Ter a mentalidade de uma empresa de Mídia (artigo traduzido)


social-mediaComo eu já comentei em outras ocasiões eu gosto do discurso do norte-americano Gary Vaynerchuk. No último texto que eu li de sua autoria encontrei ideias interessantes que gostaria de compartilhar com todos. Desta forma, dei-me o trabalho de traduzir o texto para que todos possam conhecer um pouco das ideias do Gary.

IMPORTANTE: O artigo abaixo foi traduzido e não é de minha autoria. O texto original se encontra AQUI

Este é um assunto que eu tenho pensado a respeito por um bom tempo. É a razão de eu ser um sucesso. E a verdade é que não há razão para não agir como uma empresa de mídia na atual era digital.

Nunca as marcas e consumidores tiveram a capacidade de criar e consumir conteúdo em escala. Por causa dos Smartphones, da Internet e das mídias sociais qualquer um pode produzir e distribuir conteúdo. Há apenas 15 anos, se você quisesse criar um comercial e promover a sua marca você teria que gastar centenas de milhares de dólares em mídia e marketing.
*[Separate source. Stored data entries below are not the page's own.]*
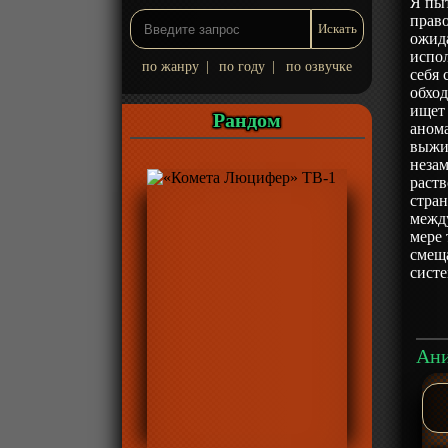
Я пыт
право
ожида
испол
по жанру
|
по году
|
по озвучке
себя 
обход
ищет 
Рандом
анома
выжив
незам
раств
стра
межд
мере 
смеща
систе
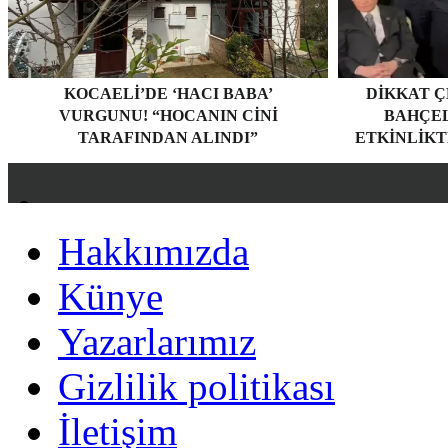
KOCAELI’DE ‘HACI BABA’
DIKKAT Ç
VURGUNU! “HOCANIN CINI
BAHÇEL
TARAFINDAN ALINDI”
ETKINLIKT
Hakkımızda
Hakkımızda
Künye
Künye
Yazarlarımız
Yazarlarımız
Gizlilik politikası
Gizlilik politikası
İletişim
İletişim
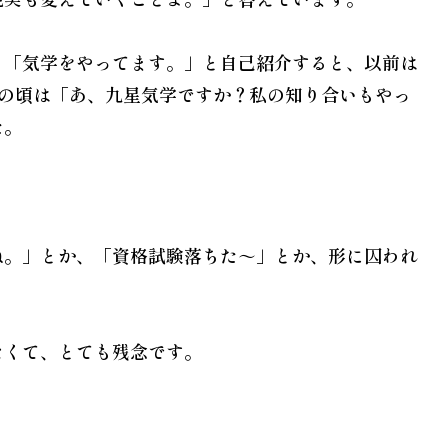
。「
気学
をやってます。」と自己紹介すると、以前は
この頃は「あ、九星気学ですか？私の知り合いもやっ
た。
ね。」とか、「資格試験落ちた～」とか、形に囚われ
なくて、とても残念です。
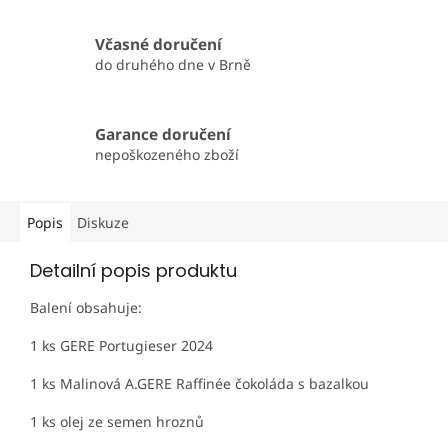
Včasné doručení
do druhého dne v Brně
Garance doručení
nepoškozeného zboží
Popis
Diskuze
Detailní popis produktu
Balení obsahuje:
1 ks GERE Portugieser 2024
1 ks Malinová A.GERE Raffinée čokoláda s bazalkou
1 ks olej ze semen hroznů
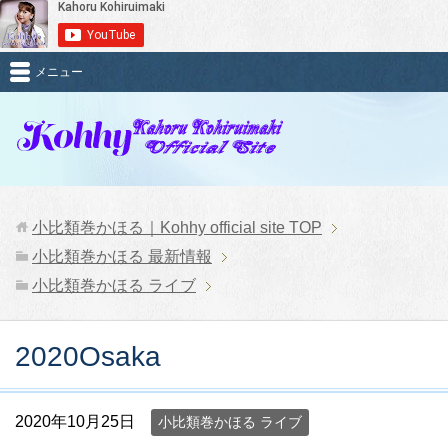
メニュー
小比類巻かほる｜Kohhy official site
TOP
小比類巻かほる 最新情報
小比類巻かほる ライブ
2020Osaka
2020年10月25日
小比類巻かほる ライブ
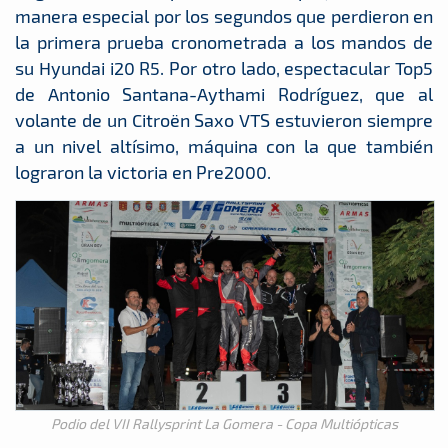
manera especial por los segundos que perdieron en
la primera prueba cronometrada a los mandos de
su Hyundai i20 R5. Por otro lado, espectacular Top5
de Antonio Santana-Aythami Rodríguez, que al
volante de un Citroën Saxo VTS estuvieron siempre
a un nivel altísimo, máquina con la que también
lograron la victoria en Pre2000.
Podio del VII Rallysprint La Gomera - Copa Multiópticas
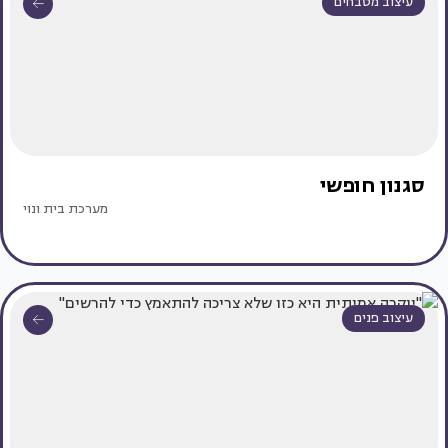
עיצוב מטבחים
סגנון חופשי
מערכת בית ונוי
עיצוב פנים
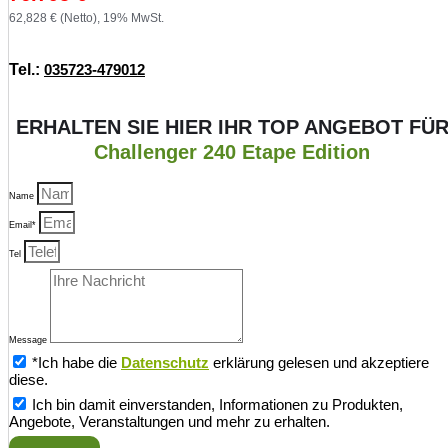
62,828 € (Netto), 19% MwSt.
Tel.:
035723-479012
ERHALTEN SIE HIER IHR TOP ANGEBOT FÜ
Challenger 240 Etape Edition
Name
Email*
Tel
Message
*Ich habe die
Datenschutz
erklärung gelesen und akzeptiere
diese.
Ich bin damit einverstanden, Informationen zu Produkten,
Angebote, Veranstaltungen und mehr zu erhalten.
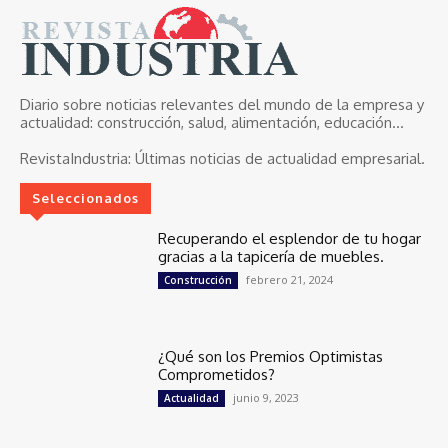
Diario sobre noticias relevantes del mundo de la empresa y
actualidad: construcción, salud, alimentación, educación...
RevistaIndustria:
Últimas noticias de actualidad empresarial.
Seleccionados
Recuperando el esplendor de tu hogar
gracias a la tapicería de muebles.
febrero 21, 2024
Construcción
¿Qué son los Premios Optimistas
Comprometidos?
junio 9, 2023
Actualidad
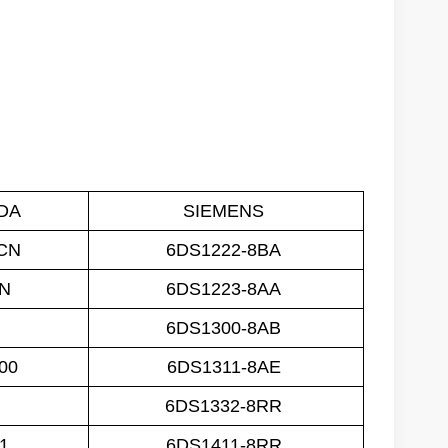
DA
SIEMENS
-CN
6DS1222-8BA
CN
6DS1223-8AA
6DS1300-8AB
-00
6DS1311-8AE
N
6DS1332-8RR
1
6DS1411-8RR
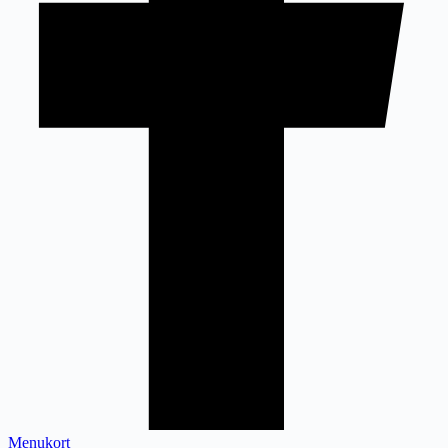
Menukort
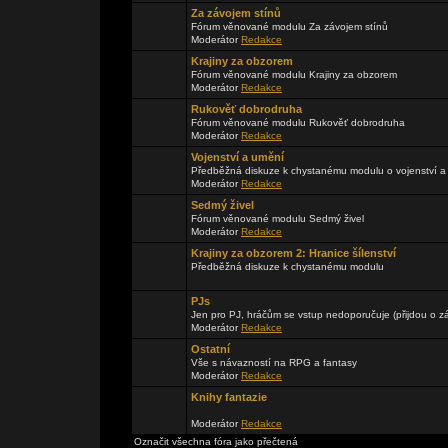
Za závojem stínů
Fórum věnované modulu Za závojem stínů
Moderátor
Redakce
Krajiny za obzorem
Fórum věnované modulu Krajiny za obzorem
Moderátor
Redakce
Rukověť dobrodruha
Fórum věnované modulu Rukověť dobrodruha
Moderátor
Redakce
Vojenství a umění
Předběžná diskuze k chystanému modulu o vojenství a
Moderátor
Redakce
Sedmý živel
Fórum věnované modulu Sedmý živel
Moderátor
Redakce
Krajiny za obzorem 2: Hranice šílenství
Předběžná diskuze k chystanému modulu
PJs
Jen pro PJ, hráčům se vstup nedoporučuje (přijdou o zá
Moderátor
Redakce
Ostatní
Vše s návazností na RPG a fantasy
Moderátor
Redakce
Knihy fantazie
Moderátor
Redakce
Označit všechna fóra jako přečtená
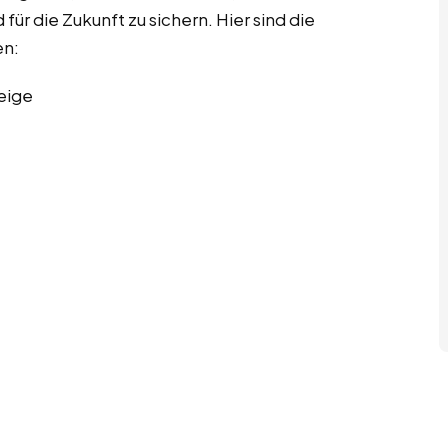
für die Zukunft zu sichern. Hier sind die
en:
eige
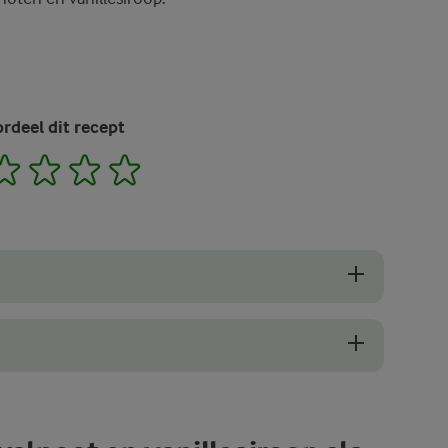
rdeel dit recept
2
3
4
5
 voor extra smaak en een knapperige toets.
e moet je bedenken hoe je de toppings rangschikt. Misschien wil je aa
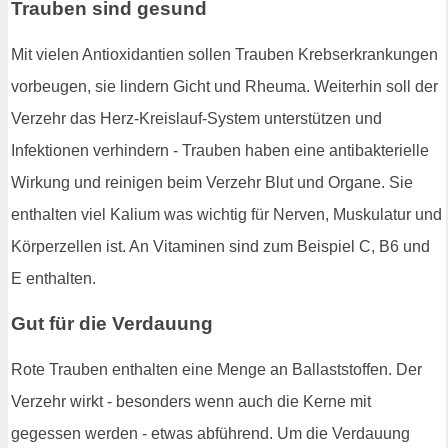
Trauben sind gesund
Mit vielen Antioxidantien sollen Trauben Krebserkrankungen
vorbeugen, sie lindern Gicht und Rheuma. Weiterhin soll der
Verzehr das Herz-Kreislauf-System unterstützen und
Infektionen verhindern - Trauben haben eine antibakterielle
Wirkung und reinigen beim Verzehr Blut und Organe. Sie
enthalten viel Kalium was wichtig für Nerven, Muskulatur und
Körperzellen ist. An Vitaminen sind zum Beispiel C, B6 und
E enthalten.
Gut für die Verdauung
Rote Trauben enthalten eine Menge an Ballaststoffen. Der
Verzehr wirkt - besonders wenn auch die Kerne mit
gegessen werden - etwas abführend. Um die Verdauung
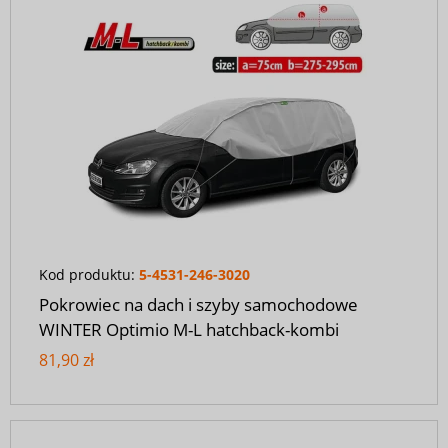
Kod produktu:
5-4531-246-3020
Pokrowiec na dach i szyby samochodowe
WINTER Optimio M-L hatchback-kombi
81,90 zł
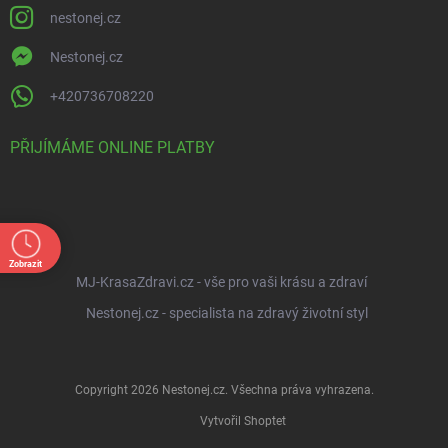
nestonej.cz
Nestonej.cz
+420736708220
PŘIJÍMÁME ONLINE PLATBY
Zobrazit
MJ-KrasaZdravi.cz - vše pro vaši krásu a zdraví
Nestonej.cz - specialista na zdravý životní styl
Copyright 2026
Nestonej.cz
. Všechna práva vyhrazena.
Vytvořil Shoptet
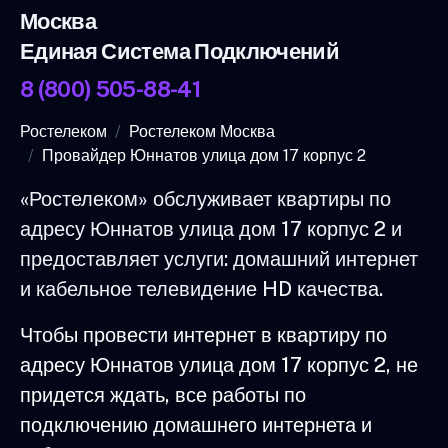
Москва
Единая Система Подключений
8 (800) 505-88-41
Ростелеком
Ростелеком Москва
Провайдер Юннатов улица дом 17 корпус 2
«Ростелеком» обслуживает квартиры по
адресу Юннатов улица дом 17 корпус 2 и
предоставляет услуги: домашний интернет
и кабельное телевидение HD качества.
Чтобы провести интернет в квартиру по
адресу Юннатов улица дом 17 корпус 2, не
придется ждать, все работы по
подключению домашнего интернета и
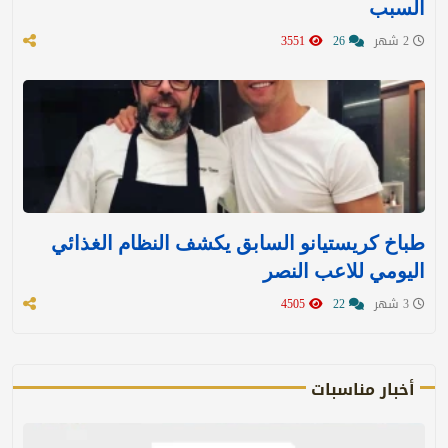
السبب
2 شهر
26
3551
طباخ كريستيانو السابق يكشف النظام الغذائي
اليومي للاعب النصر
3 شهر
22
4505
أخبار مناسبات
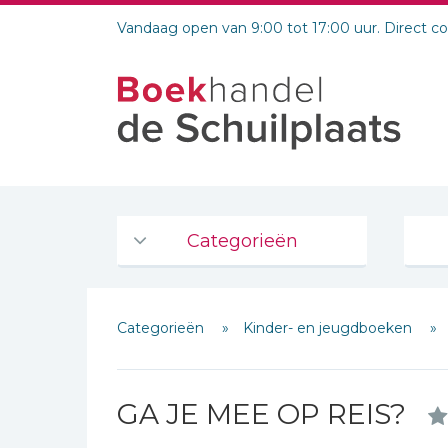
Vandaag open van 9:00 tot 17:00 uur. Direct c
Categorieën
Agenda's en kalenders
Categorieën
Kinder- en jeugdboeken
De Bijbel
Bijbelse Dagboeken 2026
Bijbelse dagboeken
GA JE MEE OP REIS?
Bijbelstudie groepen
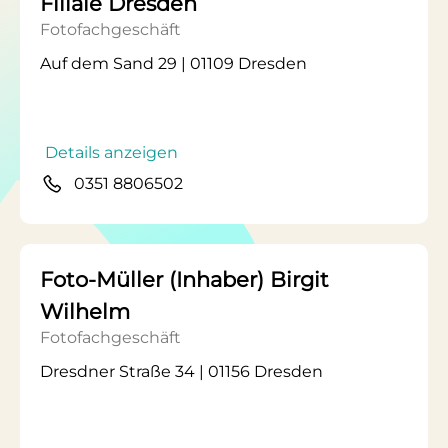
Filiale Dresden
Fotofachgeschäft
Auf dem Sand 29 | 01109 Dresden
Details anzeigen
0351 8806502
Foto-Müller (Inhaber) Birgit
Wilhelm
Fotofachgeschäft
Dresdner Straße 34 | 01156 Dresden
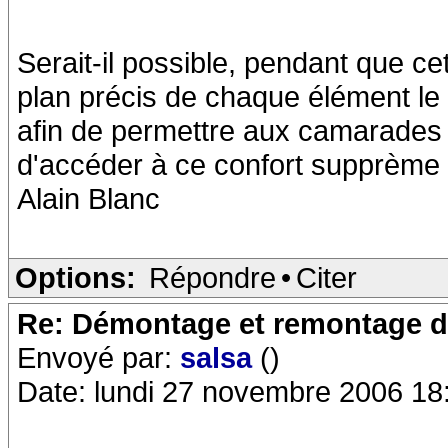
Serait-il possible, pendant que c
plan précis de chaque élément le 
afin de permettre aux camarades
d'accéder à ce confort supprème q
Alain Blanc
Options:
Répondre
•
Citer
Re: Démontage et remontage d
Envoyé par:
salsa
()
Date: lundi 27 novembre 2006 18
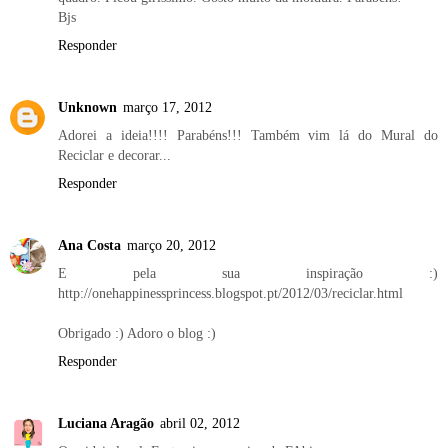
Bjs
Responder
Unknown
março 17, 2012
Adorei a ideia!!!! Parabéns!!! Também vim lá do Mural do
Reciclar e decorar...
Responder
Ana Costa
março 20, 2012
E pela sua inspiração :)
http://onehappinessprincess.blogspot.pt/2012/03/reciclar.html
Obrigado :) Adoro o blog :)
Responder
Luciana Aragão
abril 02, 2012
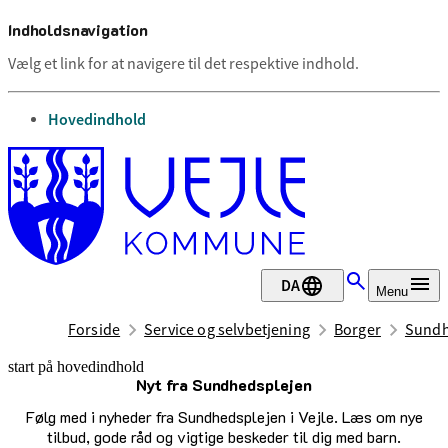
Indholdsnavigation
Vælg et link for at navigere til det respektive indhold.
gå til
Hovedindhold
DA
Menu
Forside
Service og selvbetjening
Borger
Sundh
start på hovedindhold
Nyt fra Sundhedsplejen
senest opdateret 15. april 2026
Følg med i nyheder fra Sundhedsplejen i Vejle. Læs om nye
tilbud, gode råd og vigtige beskeder til dig med barn.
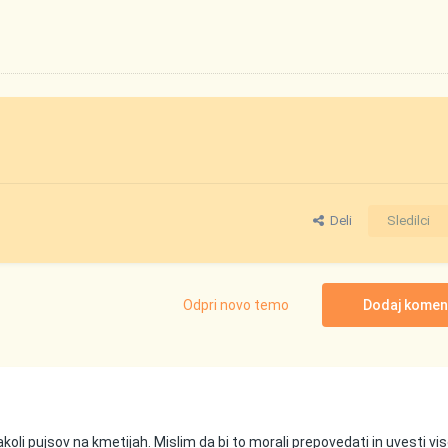
Deli
Sledilci
Odpri novo temo
Dodaj komen
zakoli pujsov na kmetijah. Mislim da bi to morali prepovedati in uvesti vi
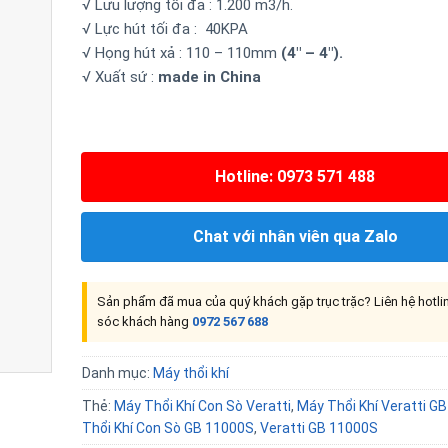
√ Lưu lượng tối đa : 1.200 m3/h.
√ Lực hút tối đa : 40KPA
√ Họng hút xả : 110 – 110mm
(4″ – 4″).
√ Xuất sứ :
made in China
Hotline: 0973 571 488
Chat với nhân viên qua Zalo
Sản phẩm đã mua của quý khách gặp trục trặc? Liên hệ hotl
sóc khách hàng
0972 567 688
Danh mục:
Máy thổi khí
Thẻ:
Máy Thổi Khí Con Sò Veratti
,
Máy Thổi Khí Veratti G
Thổi Khí Con Sò GB 11000S
,
Veratti GB 11000S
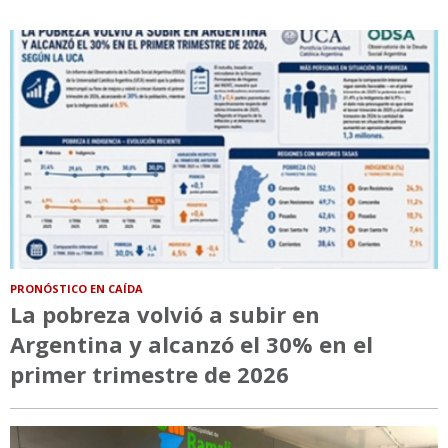
PRONÓSTICO EN CAÍDA
La pobreza volvió a subir en
Argentina y alcanzó el 30% en el
primer trimestre de 2026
Hoje, você pode literalmente usar o seu smartphone para gravar um clipe de 2 minutos e anunciá-lo no Facebook. O custo de entrada caiu vertiginosamente.

Para mim é tudo relacionado a participação. Usuários são agnósticos sobre onde eles consomem a sua história. Mas se você se concentrar em conteúdo e tentar construir uma marca você vai vencer.

E é por isso que eu penso que esse post é tão estratégico. Pensar como uma empresa de mídia implica em duas coisas: Conteúdo e Distribuição

Não existe desculpa para você não estar criando conteúdo em torno da sua marca, seu produto, seu serviço ou seu negócio. Se você não tem nada a dizer, documente o que você está fazendo. Este é o conselho que eu passo para minha comunidade. Crie um podcast, comece um blog, faça um programa de Perguntas e Respostas. Tudo isso funciona.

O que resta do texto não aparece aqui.